## WORK INSTRUCTIONS
In the entries below, find the line with "(see Section 6 below)" and the line with "Your INICET 2026". Reproduce those two lines and every line between them exactly, and nothing more.

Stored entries

____

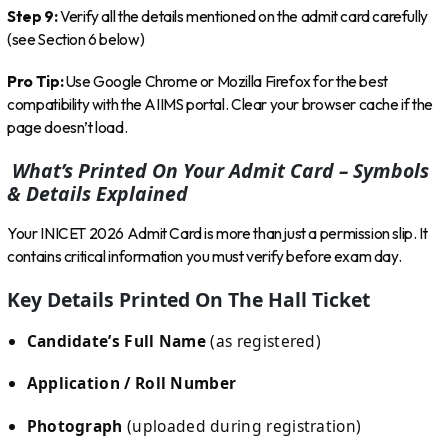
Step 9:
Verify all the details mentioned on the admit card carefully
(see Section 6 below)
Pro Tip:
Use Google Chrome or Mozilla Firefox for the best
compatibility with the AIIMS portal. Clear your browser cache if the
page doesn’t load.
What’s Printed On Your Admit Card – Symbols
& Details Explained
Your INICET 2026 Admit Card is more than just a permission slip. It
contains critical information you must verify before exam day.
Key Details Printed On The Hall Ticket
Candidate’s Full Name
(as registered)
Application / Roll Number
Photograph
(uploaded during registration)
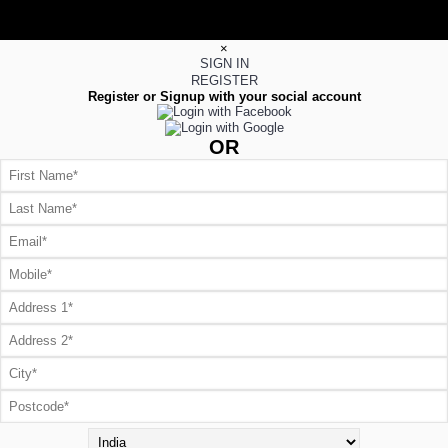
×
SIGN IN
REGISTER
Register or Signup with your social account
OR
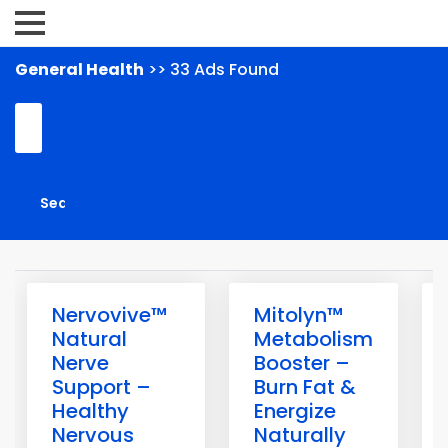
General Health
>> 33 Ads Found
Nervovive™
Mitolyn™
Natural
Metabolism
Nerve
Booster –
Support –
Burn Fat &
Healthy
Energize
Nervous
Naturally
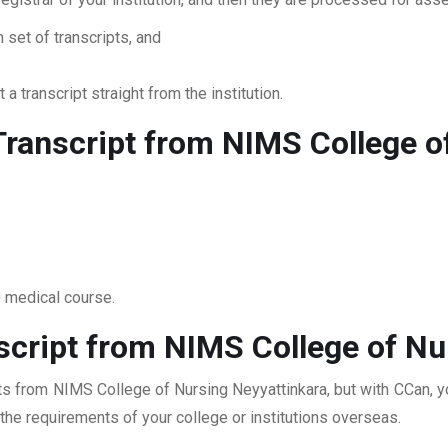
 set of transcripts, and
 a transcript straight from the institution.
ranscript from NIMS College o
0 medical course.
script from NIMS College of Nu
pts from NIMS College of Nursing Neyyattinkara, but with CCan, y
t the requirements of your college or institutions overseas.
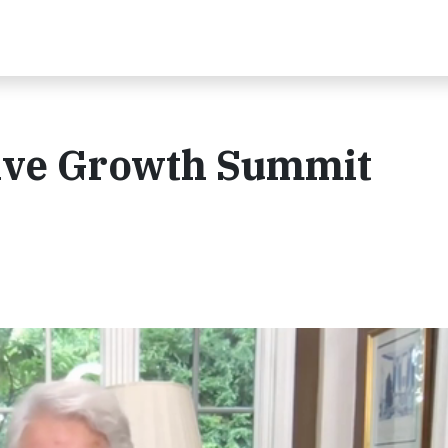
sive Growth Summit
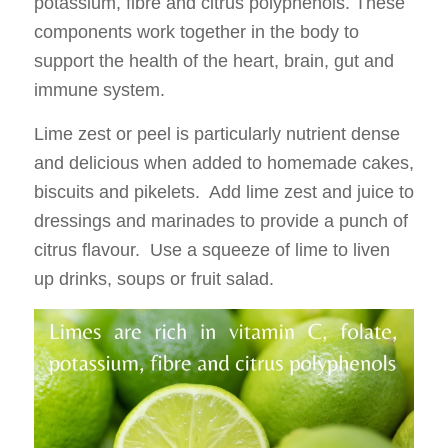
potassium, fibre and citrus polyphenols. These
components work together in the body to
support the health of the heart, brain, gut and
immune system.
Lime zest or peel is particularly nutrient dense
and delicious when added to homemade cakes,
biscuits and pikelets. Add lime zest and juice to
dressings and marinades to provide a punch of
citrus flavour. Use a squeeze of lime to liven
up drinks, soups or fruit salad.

____

## EXERCISE SOLUTION
(see Section 6 below)
Pro Tip:
Use Google Chrome or Mozilla Firefox for the best
compatibility with the AIIMS portal. Clear your browser cache if the
page doesn’t load.
What’s Printed On Your Admit Card – Symbols
& Details Explained
Your INICET 2026 Admit Card is more than just a permission slip. It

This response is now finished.